Jiang Lingjie, Yuan Baoxi, Ma Wenyun, Wang Yuqian
School of Electronic Information, Xijing University, Xi'an, China.
Shaanxi Key Laboratory of Integrated and Intelligent Navigation, The 20th Research Institute of China Electronics Technology Group Corporation, Xi'an, China.
Front Plant Sci. 2023 Jan 18;13:1108437. doi: 10.3389/fpls.2022.1108437. eCollection 2022.

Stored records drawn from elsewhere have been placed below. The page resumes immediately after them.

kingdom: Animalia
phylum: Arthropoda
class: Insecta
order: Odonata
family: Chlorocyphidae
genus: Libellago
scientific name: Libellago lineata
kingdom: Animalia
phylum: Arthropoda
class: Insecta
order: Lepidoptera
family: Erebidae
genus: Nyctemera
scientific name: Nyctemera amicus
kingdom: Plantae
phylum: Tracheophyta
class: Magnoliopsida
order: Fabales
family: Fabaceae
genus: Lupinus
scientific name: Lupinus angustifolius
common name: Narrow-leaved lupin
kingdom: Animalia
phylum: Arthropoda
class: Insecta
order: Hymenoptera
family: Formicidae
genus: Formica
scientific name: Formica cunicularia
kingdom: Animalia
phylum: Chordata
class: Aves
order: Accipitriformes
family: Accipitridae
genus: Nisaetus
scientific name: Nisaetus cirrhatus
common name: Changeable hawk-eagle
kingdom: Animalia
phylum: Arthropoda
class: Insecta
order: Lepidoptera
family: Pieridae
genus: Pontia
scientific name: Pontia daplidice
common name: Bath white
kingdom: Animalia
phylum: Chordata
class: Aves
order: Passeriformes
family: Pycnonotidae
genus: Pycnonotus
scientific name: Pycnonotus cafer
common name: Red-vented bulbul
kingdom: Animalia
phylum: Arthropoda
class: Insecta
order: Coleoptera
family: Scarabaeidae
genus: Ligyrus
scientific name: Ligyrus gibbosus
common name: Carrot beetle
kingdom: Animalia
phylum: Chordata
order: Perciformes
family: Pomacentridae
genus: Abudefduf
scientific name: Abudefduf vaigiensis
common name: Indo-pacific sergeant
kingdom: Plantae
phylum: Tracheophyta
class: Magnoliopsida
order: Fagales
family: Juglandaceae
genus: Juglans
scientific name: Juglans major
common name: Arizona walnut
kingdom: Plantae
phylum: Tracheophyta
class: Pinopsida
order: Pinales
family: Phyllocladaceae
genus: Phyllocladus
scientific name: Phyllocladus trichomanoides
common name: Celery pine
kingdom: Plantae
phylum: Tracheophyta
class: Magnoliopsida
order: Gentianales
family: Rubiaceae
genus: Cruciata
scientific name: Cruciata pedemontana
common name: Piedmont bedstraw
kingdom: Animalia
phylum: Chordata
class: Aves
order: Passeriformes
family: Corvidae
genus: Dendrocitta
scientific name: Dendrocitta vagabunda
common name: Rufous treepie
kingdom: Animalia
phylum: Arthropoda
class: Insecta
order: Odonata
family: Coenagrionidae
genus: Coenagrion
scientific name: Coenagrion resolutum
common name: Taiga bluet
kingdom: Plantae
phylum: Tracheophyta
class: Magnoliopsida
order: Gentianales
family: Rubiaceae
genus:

Surface Defect Detection (SDD) is a significant research content in Industry 4.0 field. In the real complex industrial environment, SDD is often faced with many challenges, such as small difference between defect imaging and background, low contrast, large variation of defect scale and diverse types, and large amount of noise in defect images. Jujubes are naturally growing plants, and the appearance of the same type of surface defect can vary greatly, so it is more difficult than industrial products produced according to the prescribed process. In this paper, a ConvNeXt-based high-precision lightweight classification network JujubeNet is presented to address the practical needs of Jujube Surface Defect (JSD) classification. In the proposed method, a Multi-branching module using Depthwise separable Convolution (MDC) is designed to extract more feature information through multi-branching and substantially reduces the number of parameters in the model by using depthwise separable convolutions. What's more, in our proposed method, the Convolutional Block Attention Module (CBAM) is introduced to make the model concentrate on different classes of JSD features. The proposed JujubeNet is compared with other mainstream networks in the actual production environment. The experimental results show that the proposed JujubeNet can achieve 99.1% classification accuracy, which is significantly better than the current mainstream classification models. The FLOPS and parameters are only 30.7% and 30.6% of ConvNeXt-Tiny respectively, indicating that the model can quickly and effectively classify JSD and is of great practical value.
表面缺陷检测(SDD)是工业4.0领域的一项重要研究内容。在实际复杂的工业环境中,SDD常常面临诸多挑战,如缺陷成像与背景之间差异小、对比度低、缺陷尺度变化大且类型多样,以及缺陷图像中噪声量大等问题。枣是自然生长的植物,同一类型表面缺陷的外观差异可能很大,因此比按规定工艺生产的工业产品更难处理。本文提出了一种基于ConvNeXt的高精度轻量级分类网络JujubeNet,以满足枣表面缺陷(JSD)分类的实际需求。在所提方法中,设计了一种使用深度可分离卷积的多分支模块(MDC),通过多分支提取更多特征信息,并利用深度可分离卷积大幅减少模型中的参数数量。此外,在我们提出的方法中,引入了卷积块注意力模块(CBAM),以使模型专注于不同类别的JSD特征。在所提JujubeNet与实际生产环境中的其他主流网络进行了比较。实验结果表明,所提JujubeNet的分类准确率可达99.1%,明显优于当前主流分类模型。其FLOPS和参数分别仅为ConvNeXt-Tiny的30.7%和30.6%,表明该模型能够快速有效地对JSD进行分类,具有很大的实用价值。